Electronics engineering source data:
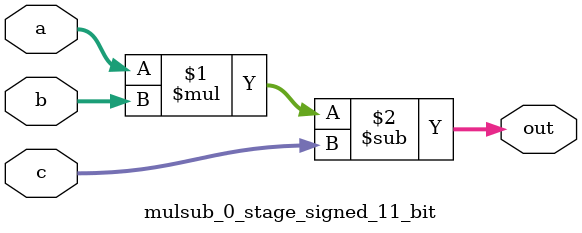
<source format=sv>
(* use_dsp = "yes" *) module mulsub_0_stage_signed_11_bit(
	input signed [10:0] a,
	input signed [10:0] b,
	input signed [10:0] c,
	output [10:0] out
	);

	assign out = (a * b) - c;
endmodule

</source>
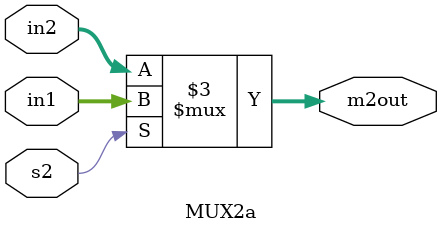
<source format=v>
`timescale 1ns / 1ps

module MUX2a (in1, in2, s2, m2out);
    
    input [2:0] in1, in2;
    input s2;
    output reg [2:0] m2out;

    always @ (in1, in2, s2)
    begin
        if (s2)
            m2out = in1;
        else
            m2out = in2;
    end
endmodule //MUX2
</source>
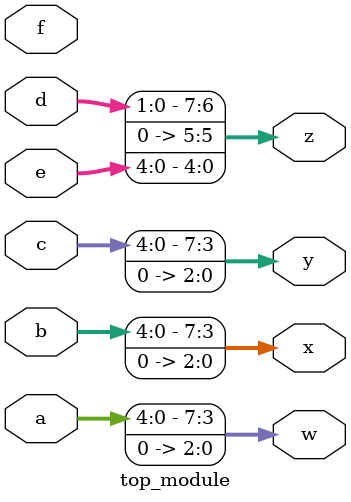
<source format=sv>
module top_module (
    input [4:0] a,
    input [4:0] b,
    input [4:0] c,
    input [4:0] d,
    input [4:0] e,
    input [4:0] f,
    output [7:0] w,
    output [7:0] x,
    output [7:0] y,
    output [7:0] z
);

    // Concatenate the inputs and assign to outputs
    assign w = {a, 3'b000};
    assign x = {b, 3'b000};
    assign y = {c, 3'b000};
    assign z = {d, 1'b0, e[4:0]};  // corrected concatenation based on given description with 2'b11 in last bits

endmodule

</source>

TASK PROMPT:
Omit the pictures; print the records above exactly.

WRITTEN ANSWER:
<source format=sv>
(* use_dsp = "yes" *) module mulsub_0_stage_signed_11_bit(
	input signed [10:0] a,
	input signed [10:0] b,
	input signed [10:0] c,
	output [10:0] out
	);

	assign out = (a * b) - c;
endmodule

</source>
<source format=v>
`timescale 1ns / 1ps

module MUX2a (in1, in2, s2, m2out);
    
    input [2:0] in1, in2;
    input s2;
    output reg [2:0] m2out;

    always @ (in1, in2, s2)
    begin
        if (s2)
            m2out = in1;
        else
            m2out = in2;
    end
endmodule //MUX2
</source>
<source format=sv>
module top_module (
    input [4:0] a,
    input [4:0] b,
    input [4:0] c,
    input [4:0] d,
    input [4:0] e,
    input [4:0] f,
    output [7:0] w,
    output [7:0] x,
    output [7:0] y,
    output [7:0] z
);

    // Concatenate the inputs and assign to outputs
    assign w = {a, 3'b000};
    assign x = {b, 3'b000};
    assign y = {c, 3'b000};
    assign z = {d, 1'b0, e[4:0]};  // corrected concatenation based on given description with 2'b11 in last bits

endmodule

</source>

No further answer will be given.